Excerpted passage:
“Laocoön and His Sons” is one of the most famous ancient sculptures and a highlight of the Vatican Museums, ever since it was placed there on public display.
The statue depicts Laocoön, the priest of Apollo from the city of Troy, and his two sons. They are locked in the death coils of two serpents on the steps of an altar.
Trojan War
Troy in Asia Minor, now modern Turkey, was the site of the Trojan war, which was fought between the Greeks and Trojans for ten years (1194 to 1184 BC.).
The Greeks could not penetrate the giant walls of Troy or force a surrender. So, after ten years, the Greeks withdrew from the battle and left behind an enormous wooden horse statue as a tribute.
Laocoön tried to persuade the Trojan leaders not to bring the giant horse trophy inside the city walls of Troy.
The giant wooden horse left behind by the Greeks looked like a gift to the Trojans, and they believed the Greeks had withdrawn from battle to return to their homes.
The goddess Athena, who was the patron Goddess of the Athenians and protector of the Greeks during the Trojan War, brought forth from the sea two great serpents to kill Laocoön and his two sons, to prevent the priest from saving Troy.
Without Laocoön to warn the city of Troy, the Trojans misinterpreted this omen of the great serpents killing Laocoön and his two sons, and assumed the horse to be a tribute from the Greeks and brought it into the city, past all their defenses.
At night after the Trojans celebrated their supposed victory and had fallen asleep, Ulysses and his best Greek soldiers came out from inside their hiding place in the giant horse, opened the gates to the Greek army, which had sailed back in secret.
Having gained entry into the city, the Greeks defeated the Trojans.
Laocoön Sculpture
The Laocoön sculpture was first documented by the writer Pliny, the Elder who saw it in the Imperial Palace of Emperor Titus.
It was commissioned by the emperor in the first century A.D. and made by sculptors from Rhodes as a copy of a bronze Greek original from the 2nd century B.C.
The Laocoön sculpture was buried and lost during the turbulent times at the end of the Roman Empire. It was rediscovered in 1506 near the Domus Aurea of Nero.
When the statue was discovered in a vineyard, Pope Julius II was informed. The Pope was an enthusiastic classicist and sent his court artist, Michelangelo, to determine its worth and supervise the unearthing of the statue.
The statue was placed on public view in a niche in the wall of the Belvedere Garden at the Vatican, which is now part of the Vatican Museums
This heroic nude with powerful muscular and accurate anatomical detail was much admired by many Renaissance artists and influenced many of their work.

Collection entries
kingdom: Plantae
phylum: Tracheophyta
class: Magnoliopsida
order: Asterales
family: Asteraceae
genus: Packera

Direction 1:
Answer these questions from the Laocoön passage:
(a) How many years was the Trojan War fought?
(b) In whose palace did Pliny the Elder see the sculpture?
(c) Whom did Pope Julius II send to supervise the unearthing of the statue?
Direction 2:
Reproduce the Laocoön passage word for word, starting with "Having gained entry" and going on through "of Emperor Titus.".

Solution 1:
(a) Ten years (1194 to 1184 BC).
(b) The Imperial Palace of Emperor Titus.
(c) Michelangelo, his court artist.

Solution 2:
Having gained entry into the city, the Greeks defeated the Trojans.
Laocoön Sculpture
The Laocoön sculpture was first documented by the writer Pliny, the Elder who saw it in the Imperial Palace of Emperor Titus.